Social landlords "faced 300,000 anti-social behaviour cases in 2011/12"

Social landlords in England and Wales had to deal with up to 300,000 cases of anti-social behaviour in 2011/12, research has revealed.

Publishing its fifth annual benchmarking report, HouseMark estimated the housing management cost to social landlords of dealing with anti-social behavour in Britain to be nearly £300m a year.

HouseMark said the approximate £300m costs included employee time, overheads and direct costs such as court fees, but not consequential costs such as graffiti removal, repairing vandalism and void rent loss.

“The overall cost of ASB is likely to be some way higher,” it suggested.
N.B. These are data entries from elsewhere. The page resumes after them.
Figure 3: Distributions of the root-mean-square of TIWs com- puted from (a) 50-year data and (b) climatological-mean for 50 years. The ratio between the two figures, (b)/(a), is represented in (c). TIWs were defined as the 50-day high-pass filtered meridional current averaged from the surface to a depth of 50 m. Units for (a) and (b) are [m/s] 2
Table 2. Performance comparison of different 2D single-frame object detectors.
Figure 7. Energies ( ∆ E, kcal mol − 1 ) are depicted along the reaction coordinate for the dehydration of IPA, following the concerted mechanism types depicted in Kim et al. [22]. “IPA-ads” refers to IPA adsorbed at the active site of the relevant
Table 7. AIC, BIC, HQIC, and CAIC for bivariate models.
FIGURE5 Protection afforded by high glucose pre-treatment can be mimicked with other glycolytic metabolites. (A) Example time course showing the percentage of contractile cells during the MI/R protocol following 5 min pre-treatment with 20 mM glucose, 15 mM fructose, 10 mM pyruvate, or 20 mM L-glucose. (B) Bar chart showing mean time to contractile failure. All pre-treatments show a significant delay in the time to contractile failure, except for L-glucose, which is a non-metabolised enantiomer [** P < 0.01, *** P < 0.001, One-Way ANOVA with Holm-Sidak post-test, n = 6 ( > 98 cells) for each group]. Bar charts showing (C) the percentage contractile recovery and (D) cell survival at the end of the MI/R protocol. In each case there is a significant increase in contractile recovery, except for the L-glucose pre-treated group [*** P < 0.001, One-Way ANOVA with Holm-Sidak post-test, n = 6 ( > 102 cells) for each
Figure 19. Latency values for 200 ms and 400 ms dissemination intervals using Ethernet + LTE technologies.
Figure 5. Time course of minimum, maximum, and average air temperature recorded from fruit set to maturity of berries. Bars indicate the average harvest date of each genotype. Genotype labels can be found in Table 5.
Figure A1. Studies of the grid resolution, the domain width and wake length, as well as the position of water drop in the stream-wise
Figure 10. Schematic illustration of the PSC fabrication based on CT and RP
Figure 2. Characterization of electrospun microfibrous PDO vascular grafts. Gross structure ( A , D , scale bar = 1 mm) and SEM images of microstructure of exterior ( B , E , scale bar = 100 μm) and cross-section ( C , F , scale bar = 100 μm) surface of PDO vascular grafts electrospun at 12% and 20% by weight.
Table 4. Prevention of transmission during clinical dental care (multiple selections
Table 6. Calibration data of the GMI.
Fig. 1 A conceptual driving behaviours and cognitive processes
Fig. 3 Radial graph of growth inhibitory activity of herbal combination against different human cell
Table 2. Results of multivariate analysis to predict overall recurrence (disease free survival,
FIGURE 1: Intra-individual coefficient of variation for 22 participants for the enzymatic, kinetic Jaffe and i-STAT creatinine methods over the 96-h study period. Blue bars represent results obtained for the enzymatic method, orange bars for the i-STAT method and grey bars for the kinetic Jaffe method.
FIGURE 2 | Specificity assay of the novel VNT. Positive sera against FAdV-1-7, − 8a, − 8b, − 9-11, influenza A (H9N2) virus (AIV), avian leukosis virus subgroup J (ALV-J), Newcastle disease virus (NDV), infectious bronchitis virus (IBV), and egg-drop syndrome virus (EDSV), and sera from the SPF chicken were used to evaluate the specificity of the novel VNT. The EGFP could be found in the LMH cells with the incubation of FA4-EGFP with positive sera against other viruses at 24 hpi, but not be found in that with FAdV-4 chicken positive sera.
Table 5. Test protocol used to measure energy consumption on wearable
Other findings from the report include:

  • Most ASB recorded by social landlords fell into the NSIR (National Standard for Incident Recording) nuisance category. This accounted for 45% of all new cases recorded.
  • Noise continued to be the most reported type of ASB making up a third of all new cases, with harassment/threats ranking second.
  • Nine out of 10 ASB cases reported to landlords ended with the ASB ceasing. London-based organisations’ resolution rates were over 10 percentage points lower than the rest of the country.
  • Less than 1% of cases were resolved by evicting the perpetrator.
  • The median position for satisfaction with landlord ASB complaint handling was 80%.

The report for 2011/12 was based on data supplied by 160 English and Welsh organisations that manage around 1.5m properties. In total, they recorded 107,693 cases.

Housemark is jointly owned by the Chartered Institute of Housing and the National Housing Federation.